(Beginning of Input records)
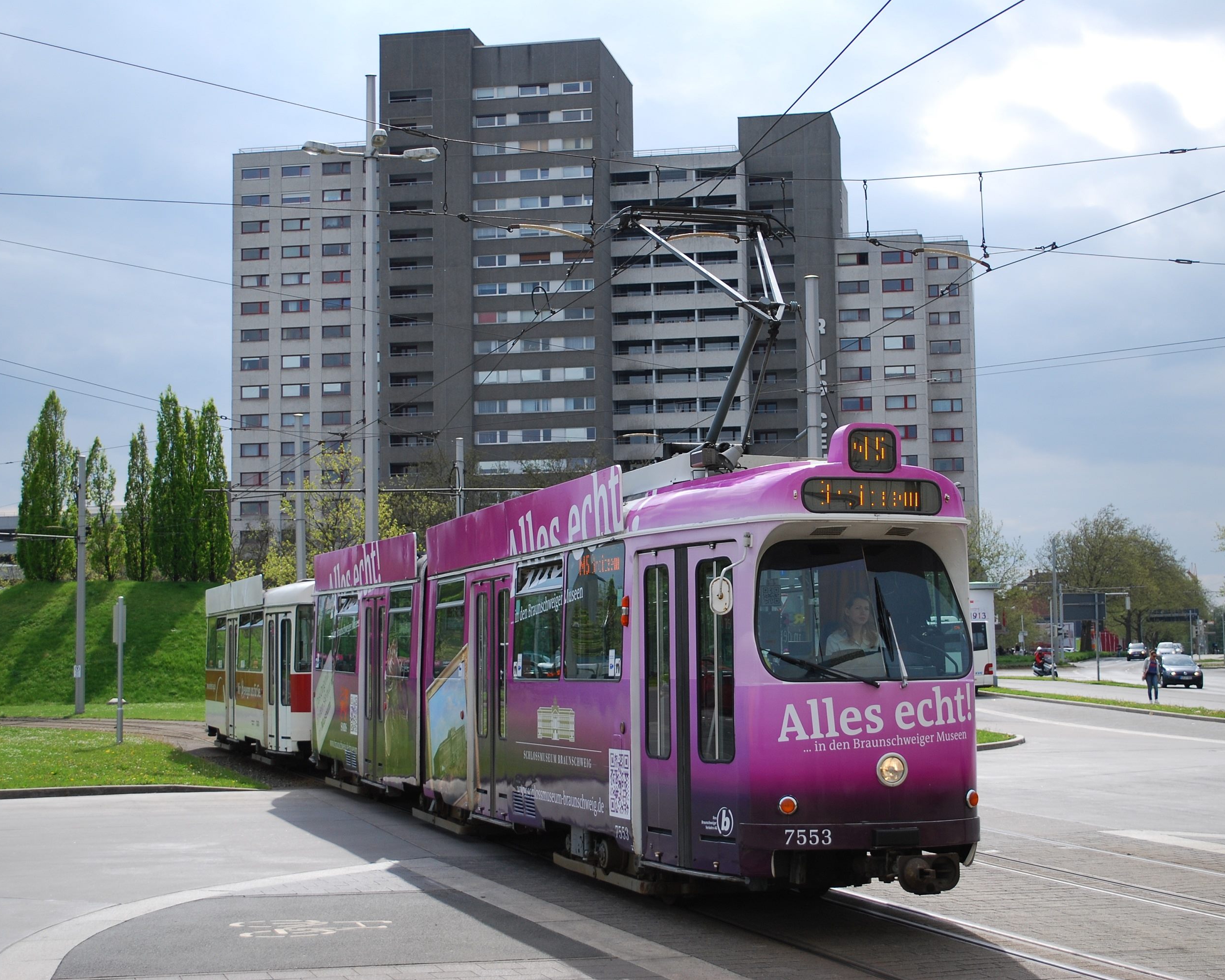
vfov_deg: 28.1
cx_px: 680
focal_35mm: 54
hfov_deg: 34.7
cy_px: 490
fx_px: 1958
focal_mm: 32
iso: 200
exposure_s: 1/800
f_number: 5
(End of Input records)
(Beginning of Input records)
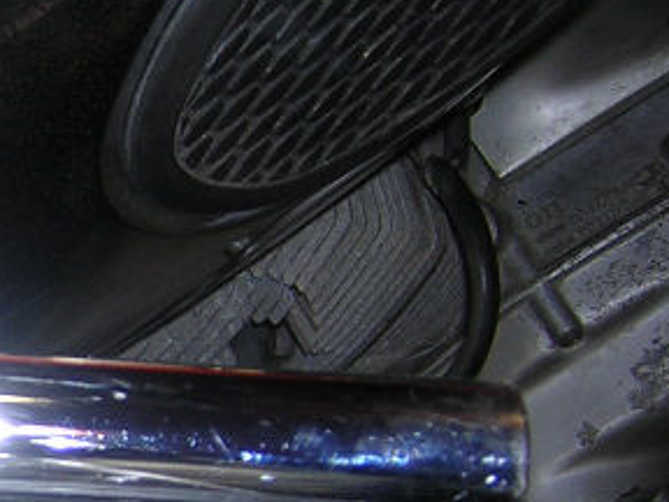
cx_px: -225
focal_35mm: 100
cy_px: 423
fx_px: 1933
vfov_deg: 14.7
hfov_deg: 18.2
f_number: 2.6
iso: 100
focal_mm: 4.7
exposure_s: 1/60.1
(End of Input records)
(Beginning of Input records)
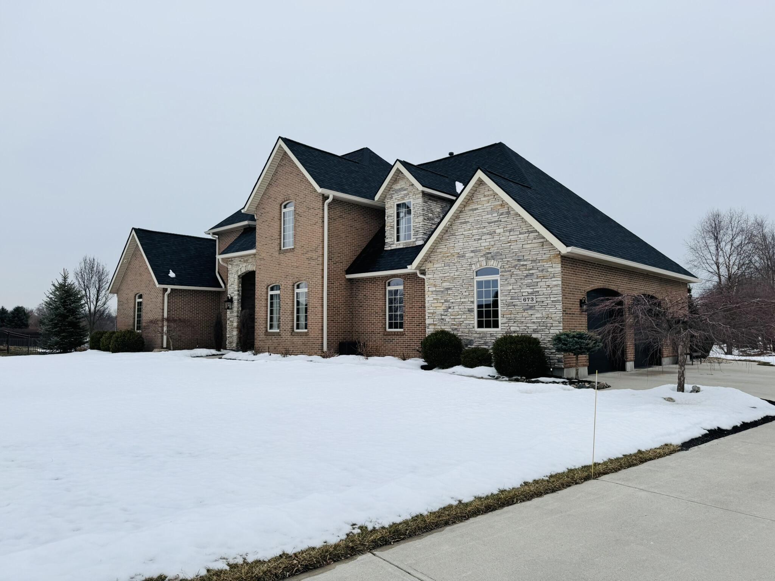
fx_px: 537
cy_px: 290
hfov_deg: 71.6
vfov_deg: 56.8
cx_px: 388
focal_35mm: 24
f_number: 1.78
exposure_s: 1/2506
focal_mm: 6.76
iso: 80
(End of Input records)
Work instructions =>
Above are the records; from them, give again exactly the lines from the one containing "vfov_deg: 28.1" through the one containing "f_number: 5", both included.

Exercise answer =>
vfov_deg: 28.1
cx_px: 680
focal_35mm: 54
hfov_deg: 34.7
cy_px: 490
fx_px: 1958
focal_mm: 32
iso: 200
exposure_s: 1/800
f_number: 5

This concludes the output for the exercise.